And it seems like he'd do that again.
Because Gordon says people who criticize him for the content of his videos or for not taking aside
are really misunderstanding his reason for meaming.
My job is to articulate that script verbatim.
verbatim.
And I asked people, I said,
why is it that you accept
that Denzel Washington or
Brad Pitt can be a pilot
in one movie,
a gangster in another,
a priest in the other one?
Why don't you call that hypocrisy?
But you tap Big Man Taron as being
a hypocrite, as living a double
life on the internet.
So there's that difficulty that people
tend not to be able to defray
of the big man Tyrone as the meme from Gordon heard, the man.
Of course, Brad Pitt or Denzel feel less like mouthpieces for hire than Big Man Tyrone.
Something about this logic of I'm an actor just like them doesn't feel quite right.
Gordon says he's turned plenty of things down, though.
I have received scripts on my table here, some of them so vile and yet so high.
paid that I had a difficult moral decision to make.
Gordon says a deciding factor is whether or not he feels like his kids will see him in a
different light in the future, based on a video he makes or a script he reads, which doesn't
feel crystal clear.
There's still something a little strange about Gordon's connection to his fans.
When Trump lost the election in 2020, Big Man Tyrone's YouTube channel went dark.
for months. Out of respect, Gordon says, for the Trump supporters who were hurting.
We're not really sure what that means. Do you ever worry that what you're, you know, what, what you're
doing is at the risk of contributing to the kinds of things that led to, like, the violence
at the Capitol in the U.S. on January 6th? No, I'm not. Because after January,
I became extremely cautious about that.
A chap sent me a script from Israel.
He's a regular buyer.
He's been buying videos for me for such a long time.
And I've done collabs with him on the gaming thing before.
Now he sends me a script in which he mentions Kyrgyzstan and connects it to the
attack on the capital.
And I reject it.
I reject the script in total.
I tell him, well, I'm not going to read the script
because it is incendiary.
The Americans have just come out of a very difficult situation.

■ **RECORD SET**:

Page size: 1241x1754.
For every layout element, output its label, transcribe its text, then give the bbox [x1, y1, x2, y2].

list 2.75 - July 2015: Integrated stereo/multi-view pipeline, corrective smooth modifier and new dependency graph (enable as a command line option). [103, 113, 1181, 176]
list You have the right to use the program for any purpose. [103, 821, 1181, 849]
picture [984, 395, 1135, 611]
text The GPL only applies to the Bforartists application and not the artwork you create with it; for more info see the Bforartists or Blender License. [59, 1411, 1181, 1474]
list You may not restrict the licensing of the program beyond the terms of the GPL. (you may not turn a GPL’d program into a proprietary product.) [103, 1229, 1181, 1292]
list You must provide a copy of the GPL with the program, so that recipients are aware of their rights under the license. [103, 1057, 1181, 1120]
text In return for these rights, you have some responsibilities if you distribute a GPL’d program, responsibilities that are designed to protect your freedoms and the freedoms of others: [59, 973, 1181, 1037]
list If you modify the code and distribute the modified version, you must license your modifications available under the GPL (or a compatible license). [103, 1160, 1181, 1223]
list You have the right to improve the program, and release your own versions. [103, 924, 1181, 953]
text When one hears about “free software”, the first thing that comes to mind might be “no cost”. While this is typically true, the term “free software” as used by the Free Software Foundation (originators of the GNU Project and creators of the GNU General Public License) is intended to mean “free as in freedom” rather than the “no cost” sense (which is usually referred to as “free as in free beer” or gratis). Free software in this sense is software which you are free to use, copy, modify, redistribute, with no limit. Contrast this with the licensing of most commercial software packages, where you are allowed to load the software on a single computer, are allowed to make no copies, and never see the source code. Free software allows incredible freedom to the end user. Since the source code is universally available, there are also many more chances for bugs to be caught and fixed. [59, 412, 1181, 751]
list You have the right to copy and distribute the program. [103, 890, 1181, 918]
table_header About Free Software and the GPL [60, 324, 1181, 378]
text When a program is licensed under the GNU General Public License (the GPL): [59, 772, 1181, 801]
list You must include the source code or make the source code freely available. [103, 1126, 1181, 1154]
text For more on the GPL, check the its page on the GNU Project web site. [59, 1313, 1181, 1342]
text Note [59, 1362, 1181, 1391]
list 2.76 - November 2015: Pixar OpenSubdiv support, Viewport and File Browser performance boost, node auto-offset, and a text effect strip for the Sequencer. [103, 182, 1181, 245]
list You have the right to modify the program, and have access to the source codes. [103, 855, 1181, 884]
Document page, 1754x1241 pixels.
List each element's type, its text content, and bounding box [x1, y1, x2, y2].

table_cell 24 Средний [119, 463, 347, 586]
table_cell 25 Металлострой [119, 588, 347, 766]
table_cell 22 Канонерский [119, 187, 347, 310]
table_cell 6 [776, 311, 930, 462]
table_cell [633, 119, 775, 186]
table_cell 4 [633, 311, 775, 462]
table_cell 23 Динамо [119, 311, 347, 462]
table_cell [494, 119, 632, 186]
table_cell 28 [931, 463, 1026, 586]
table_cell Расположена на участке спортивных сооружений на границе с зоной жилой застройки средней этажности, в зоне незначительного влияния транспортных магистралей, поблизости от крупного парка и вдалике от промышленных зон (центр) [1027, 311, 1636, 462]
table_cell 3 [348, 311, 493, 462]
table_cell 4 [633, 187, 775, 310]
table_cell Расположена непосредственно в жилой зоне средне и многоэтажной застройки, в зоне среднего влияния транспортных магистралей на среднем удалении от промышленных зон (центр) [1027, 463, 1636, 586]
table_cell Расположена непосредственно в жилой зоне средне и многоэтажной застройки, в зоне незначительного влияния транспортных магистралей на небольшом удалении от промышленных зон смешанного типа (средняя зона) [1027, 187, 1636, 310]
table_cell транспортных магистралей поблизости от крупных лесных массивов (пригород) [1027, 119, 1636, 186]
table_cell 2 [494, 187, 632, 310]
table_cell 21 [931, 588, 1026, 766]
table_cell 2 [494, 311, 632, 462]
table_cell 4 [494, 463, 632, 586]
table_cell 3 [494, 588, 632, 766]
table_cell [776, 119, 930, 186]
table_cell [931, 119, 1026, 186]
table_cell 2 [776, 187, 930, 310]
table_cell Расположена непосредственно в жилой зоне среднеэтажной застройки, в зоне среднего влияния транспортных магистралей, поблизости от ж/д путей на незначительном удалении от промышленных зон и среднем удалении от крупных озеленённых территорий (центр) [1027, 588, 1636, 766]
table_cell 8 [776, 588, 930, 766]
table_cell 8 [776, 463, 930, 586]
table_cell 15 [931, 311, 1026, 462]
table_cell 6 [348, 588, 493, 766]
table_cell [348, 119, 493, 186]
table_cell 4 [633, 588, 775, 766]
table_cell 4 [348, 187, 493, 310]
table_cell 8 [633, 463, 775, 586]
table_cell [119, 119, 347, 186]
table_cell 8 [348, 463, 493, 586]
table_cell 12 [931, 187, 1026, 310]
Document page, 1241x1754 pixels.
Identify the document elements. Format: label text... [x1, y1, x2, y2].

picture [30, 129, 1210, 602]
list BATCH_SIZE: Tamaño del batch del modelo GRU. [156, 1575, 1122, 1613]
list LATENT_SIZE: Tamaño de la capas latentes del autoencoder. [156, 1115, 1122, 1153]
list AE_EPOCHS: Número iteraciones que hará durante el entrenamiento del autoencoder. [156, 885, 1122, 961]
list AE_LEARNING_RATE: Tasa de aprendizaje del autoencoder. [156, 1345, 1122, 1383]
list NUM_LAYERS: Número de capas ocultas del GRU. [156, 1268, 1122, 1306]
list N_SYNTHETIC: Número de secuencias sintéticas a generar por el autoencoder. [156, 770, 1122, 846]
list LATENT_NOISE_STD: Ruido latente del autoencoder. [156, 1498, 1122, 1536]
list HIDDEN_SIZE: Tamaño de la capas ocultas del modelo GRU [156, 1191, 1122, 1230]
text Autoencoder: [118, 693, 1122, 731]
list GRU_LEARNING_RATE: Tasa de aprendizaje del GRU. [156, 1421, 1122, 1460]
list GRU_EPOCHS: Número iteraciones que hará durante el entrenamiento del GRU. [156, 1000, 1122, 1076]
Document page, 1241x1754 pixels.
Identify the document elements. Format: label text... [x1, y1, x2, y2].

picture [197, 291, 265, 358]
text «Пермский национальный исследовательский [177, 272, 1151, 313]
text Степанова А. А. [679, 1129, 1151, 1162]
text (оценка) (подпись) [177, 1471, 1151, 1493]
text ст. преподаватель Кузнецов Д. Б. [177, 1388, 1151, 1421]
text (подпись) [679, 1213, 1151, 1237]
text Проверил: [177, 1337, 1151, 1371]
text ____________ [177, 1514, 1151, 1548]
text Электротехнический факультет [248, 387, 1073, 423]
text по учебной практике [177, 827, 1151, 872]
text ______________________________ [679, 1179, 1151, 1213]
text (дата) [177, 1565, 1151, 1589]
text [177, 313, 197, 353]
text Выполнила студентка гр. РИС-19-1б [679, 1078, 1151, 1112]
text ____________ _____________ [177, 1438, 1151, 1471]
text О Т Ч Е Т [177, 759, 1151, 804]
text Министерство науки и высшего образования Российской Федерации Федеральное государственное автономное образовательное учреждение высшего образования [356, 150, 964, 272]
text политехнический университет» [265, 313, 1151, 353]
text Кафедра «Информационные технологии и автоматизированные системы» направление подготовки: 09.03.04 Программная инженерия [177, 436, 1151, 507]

■ **TASKS AND EXERCISES**:
[1] Translate this sentence from the Big Man Tyrone transcript into Spanish: "Gordon says he's turned plenty of things down, though."
[2] According to the Big Man Tyrone transcript, what happened to Big Man Tyrone's YouTube channel when Trump lost the election in 2020?
[3] Continue the Big Man Tyrone transcript from its last line.

■ **ANSWERS BY ITEM NUMBER**:
[1] Sin embargo, Gordon dice que ha rechazado muchas cosas.

[2] It went dark for months.

[3]
Gordon told this regular buyer from Israel
that he didn't want to make a joky video
supporting the January 6th riots.
So the guy changed the script and sent him a new one,
which he agreed to.
But then the guy wanted to Photoshop a Kekistan flag
into the video.
carried by one of the rioters,
which even the president of Kekistan felt was inappropriate.
Gordon didn't record the video.
So he does have a line.
For instance, when a guy asked Gordon to record a video of himself saying,
Jesus eats shit and had an image superimposed into Gordon's video of Jesus
gusing a woman's breasts, he said no.
But his line is a little blurry, at least from the outside.
Maybe more than a little blurry.
So at this point, have you officially distanced yourself from Kekistan and Kekistani imagery, if you can call it that?
No, I've not.
And I can understand why people would think that Gordon has to be true to character when he does Big Mataritan.
But that's because most people fail to grasp the essence of being an actor, which, as I've said before,
It's like being for one of a better, you know, metaphor.
It's being like a prostitute.
So an actor dissociates himself from himself or herself.
That's what an actor does.
An actor is not an opinion leader.
If you want to know what I think about the world,
come to me as Gordon heard.
I do have opinions, you know.
I have a master's degree.
I've got a bachelor's degree in law.
So I have my own opinion about things.
But this is not it.
You know, this is not that kind of setting.
Do you, as Gordon heard, think that Donald Trump is potentially dangerous to democracy?
Well, you know, this is an interview about, you know, this is, you know, what is this interview?
You know, how are you interviewing me?
Is it as Big Man, Tyrone, or as Gordon, or as Gordon heard?
You see, that's where, you know.
I feel like we've been talking to Gordon.
No, it's a bit.
It's a bit going to.
I was hoping you talk to Gordon.
Well, you know, that's very slippery territory.
Oh, my God.
We must have asked Gordon, not Tyrone, this basic question,
about his support for President Trump, six different ways.
And Gordon still never gave us a straight answer.
And this is what's hard to reconcile.
This difference between Gordon and Big Man Tyrone.
Each one enables the existence of the other.
Big Man Tyrone allows Gordon to provide for his family.
Gordon allows Big Man Tyrone to accept videos from users who, for random trolling reasons or something
more insidious, associate his character with white supremacy.
Maybe to be an unknowing mockery of himself.
Sometimes it's hard to tell whether Big Man Tyrone is nudging Gordon Hurd out of the picture.
That kind of Jekyll and Hyde danger.
If Tyrone goes whole hog, does Gordon disappear?
Gordon did try to do something recently as Gordon, not Big Man Tyrone.
Though he still spoke about it on his YouTube channel,
he tried to start a political party, the UK Migrant Party, got a website going, had a platform.
To support migrants in all areas of life and enable.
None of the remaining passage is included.